Provided data section start

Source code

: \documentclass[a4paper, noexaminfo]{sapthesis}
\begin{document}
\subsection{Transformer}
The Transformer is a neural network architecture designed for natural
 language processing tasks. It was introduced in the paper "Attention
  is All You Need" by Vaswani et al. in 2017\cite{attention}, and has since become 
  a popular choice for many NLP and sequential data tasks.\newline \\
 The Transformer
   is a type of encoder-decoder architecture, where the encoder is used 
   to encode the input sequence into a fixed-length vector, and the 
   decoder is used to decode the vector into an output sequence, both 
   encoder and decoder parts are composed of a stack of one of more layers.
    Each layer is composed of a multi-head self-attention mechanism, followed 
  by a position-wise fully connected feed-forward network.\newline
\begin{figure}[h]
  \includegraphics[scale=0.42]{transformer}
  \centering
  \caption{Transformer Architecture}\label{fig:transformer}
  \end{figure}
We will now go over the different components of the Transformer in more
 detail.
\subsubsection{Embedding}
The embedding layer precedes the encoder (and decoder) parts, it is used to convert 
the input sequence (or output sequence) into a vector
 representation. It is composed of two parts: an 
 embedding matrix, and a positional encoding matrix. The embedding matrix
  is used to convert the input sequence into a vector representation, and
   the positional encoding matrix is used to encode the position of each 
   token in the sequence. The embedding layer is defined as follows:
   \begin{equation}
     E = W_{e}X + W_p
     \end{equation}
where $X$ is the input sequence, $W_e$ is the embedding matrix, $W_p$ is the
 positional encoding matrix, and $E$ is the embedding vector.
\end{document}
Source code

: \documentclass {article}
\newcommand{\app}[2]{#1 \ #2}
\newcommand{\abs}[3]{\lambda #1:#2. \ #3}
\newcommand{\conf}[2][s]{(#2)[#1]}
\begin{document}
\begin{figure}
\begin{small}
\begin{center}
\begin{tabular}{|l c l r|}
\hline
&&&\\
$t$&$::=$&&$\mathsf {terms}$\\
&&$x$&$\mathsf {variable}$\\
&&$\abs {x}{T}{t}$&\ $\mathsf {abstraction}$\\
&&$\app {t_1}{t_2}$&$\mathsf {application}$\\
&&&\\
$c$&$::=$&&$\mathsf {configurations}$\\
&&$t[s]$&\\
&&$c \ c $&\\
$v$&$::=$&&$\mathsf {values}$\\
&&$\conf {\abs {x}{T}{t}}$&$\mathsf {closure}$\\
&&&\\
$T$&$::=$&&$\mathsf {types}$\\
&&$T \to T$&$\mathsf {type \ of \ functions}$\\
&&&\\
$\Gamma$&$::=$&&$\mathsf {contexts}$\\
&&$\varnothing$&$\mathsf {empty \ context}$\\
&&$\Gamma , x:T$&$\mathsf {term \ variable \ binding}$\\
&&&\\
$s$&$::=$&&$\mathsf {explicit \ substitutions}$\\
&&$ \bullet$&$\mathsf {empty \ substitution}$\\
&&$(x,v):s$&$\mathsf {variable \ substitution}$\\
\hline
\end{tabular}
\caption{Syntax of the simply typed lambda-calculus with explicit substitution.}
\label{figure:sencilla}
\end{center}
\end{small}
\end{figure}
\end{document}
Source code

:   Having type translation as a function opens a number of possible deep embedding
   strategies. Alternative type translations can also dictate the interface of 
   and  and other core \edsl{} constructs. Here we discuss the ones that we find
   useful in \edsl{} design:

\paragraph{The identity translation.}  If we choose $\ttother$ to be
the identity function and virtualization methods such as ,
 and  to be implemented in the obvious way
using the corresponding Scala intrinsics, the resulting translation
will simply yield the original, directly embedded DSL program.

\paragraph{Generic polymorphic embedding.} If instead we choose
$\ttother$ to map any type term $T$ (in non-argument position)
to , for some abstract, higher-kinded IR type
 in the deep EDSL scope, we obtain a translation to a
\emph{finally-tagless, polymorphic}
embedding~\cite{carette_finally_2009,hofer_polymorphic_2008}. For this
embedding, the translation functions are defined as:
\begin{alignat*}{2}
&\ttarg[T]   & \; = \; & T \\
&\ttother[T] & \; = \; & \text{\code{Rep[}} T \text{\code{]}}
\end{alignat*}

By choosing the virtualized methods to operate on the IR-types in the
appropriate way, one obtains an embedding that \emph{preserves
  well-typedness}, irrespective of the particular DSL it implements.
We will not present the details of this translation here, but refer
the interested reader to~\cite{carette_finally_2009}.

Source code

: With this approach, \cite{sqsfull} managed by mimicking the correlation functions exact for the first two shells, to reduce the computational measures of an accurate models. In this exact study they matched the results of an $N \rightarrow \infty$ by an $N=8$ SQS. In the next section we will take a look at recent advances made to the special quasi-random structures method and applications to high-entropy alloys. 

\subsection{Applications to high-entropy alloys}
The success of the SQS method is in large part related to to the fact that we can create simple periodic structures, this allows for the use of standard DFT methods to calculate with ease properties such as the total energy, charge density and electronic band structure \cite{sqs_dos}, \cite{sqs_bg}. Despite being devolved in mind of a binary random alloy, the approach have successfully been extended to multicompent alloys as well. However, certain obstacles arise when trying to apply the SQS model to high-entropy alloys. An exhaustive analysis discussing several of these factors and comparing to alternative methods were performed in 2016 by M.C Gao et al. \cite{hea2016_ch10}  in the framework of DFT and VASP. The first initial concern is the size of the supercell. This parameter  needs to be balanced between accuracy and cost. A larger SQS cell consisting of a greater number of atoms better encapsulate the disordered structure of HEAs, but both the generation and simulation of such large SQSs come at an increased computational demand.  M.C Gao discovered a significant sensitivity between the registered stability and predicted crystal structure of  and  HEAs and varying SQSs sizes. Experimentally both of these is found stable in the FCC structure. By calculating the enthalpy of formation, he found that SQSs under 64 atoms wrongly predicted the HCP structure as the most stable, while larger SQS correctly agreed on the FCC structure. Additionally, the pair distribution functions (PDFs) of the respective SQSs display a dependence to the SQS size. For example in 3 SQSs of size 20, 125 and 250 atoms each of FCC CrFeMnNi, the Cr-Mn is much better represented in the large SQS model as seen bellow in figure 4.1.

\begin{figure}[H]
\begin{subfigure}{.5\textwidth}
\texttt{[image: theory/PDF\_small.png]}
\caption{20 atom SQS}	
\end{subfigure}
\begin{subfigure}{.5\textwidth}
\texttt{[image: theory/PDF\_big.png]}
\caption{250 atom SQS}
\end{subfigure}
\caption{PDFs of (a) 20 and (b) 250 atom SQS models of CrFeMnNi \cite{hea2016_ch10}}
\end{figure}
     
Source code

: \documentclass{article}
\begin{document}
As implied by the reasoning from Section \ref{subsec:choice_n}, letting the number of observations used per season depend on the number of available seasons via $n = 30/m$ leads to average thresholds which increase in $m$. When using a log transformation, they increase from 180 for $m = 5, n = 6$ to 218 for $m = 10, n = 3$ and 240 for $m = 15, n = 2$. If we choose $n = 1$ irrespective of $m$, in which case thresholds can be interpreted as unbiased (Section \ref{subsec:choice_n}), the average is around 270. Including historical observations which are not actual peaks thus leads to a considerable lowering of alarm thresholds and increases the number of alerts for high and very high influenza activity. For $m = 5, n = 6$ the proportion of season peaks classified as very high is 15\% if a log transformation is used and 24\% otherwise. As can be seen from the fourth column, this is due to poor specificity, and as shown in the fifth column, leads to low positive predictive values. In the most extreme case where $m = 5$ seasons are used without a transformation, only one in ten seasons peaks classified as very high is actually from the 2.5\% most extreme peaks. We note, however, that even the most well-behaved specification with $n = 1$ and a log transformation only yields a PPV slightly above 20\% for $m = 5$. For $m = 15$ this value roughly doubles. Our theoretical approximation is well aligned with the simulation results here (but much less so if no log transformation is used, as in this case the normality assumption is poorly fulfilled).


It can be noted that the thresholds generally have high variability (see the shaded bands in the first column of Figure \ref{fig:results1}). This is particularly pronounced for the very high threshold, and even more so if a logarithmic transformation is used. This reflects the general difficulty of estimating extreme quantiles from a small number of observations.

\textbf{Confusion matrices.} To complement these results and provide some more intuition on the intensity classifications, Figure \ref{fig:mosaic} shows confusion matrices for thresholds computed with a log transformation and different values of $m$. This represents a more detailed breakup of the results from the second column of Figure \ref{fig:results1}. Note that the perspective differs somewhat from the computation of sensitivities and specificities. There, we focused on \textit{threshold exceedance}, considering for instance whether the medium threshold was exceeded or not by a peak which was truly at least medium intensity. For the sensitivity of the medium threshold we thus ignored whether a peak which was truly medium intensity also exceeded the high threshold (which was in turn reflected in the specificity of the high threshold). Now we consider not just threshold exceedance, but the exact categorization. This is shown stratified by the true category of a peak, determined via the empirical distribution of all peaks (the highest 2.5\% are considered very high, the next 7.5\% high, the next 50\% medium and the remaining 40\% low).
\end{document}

Provided data section end

=== Exercise ===
Nothing should be returned except the lines from the first line of the data above through the line with "language processing tasks.", each one exact.

=== Completed task ===
Source code

: \documentclass[a4paper, noexaminfo]{sapthesis}
\begin{document}
\subsection{Transformer}
The Transformer is a neural network architecture designed for natural
 language processing tasks. It was introduced in the paper "Attention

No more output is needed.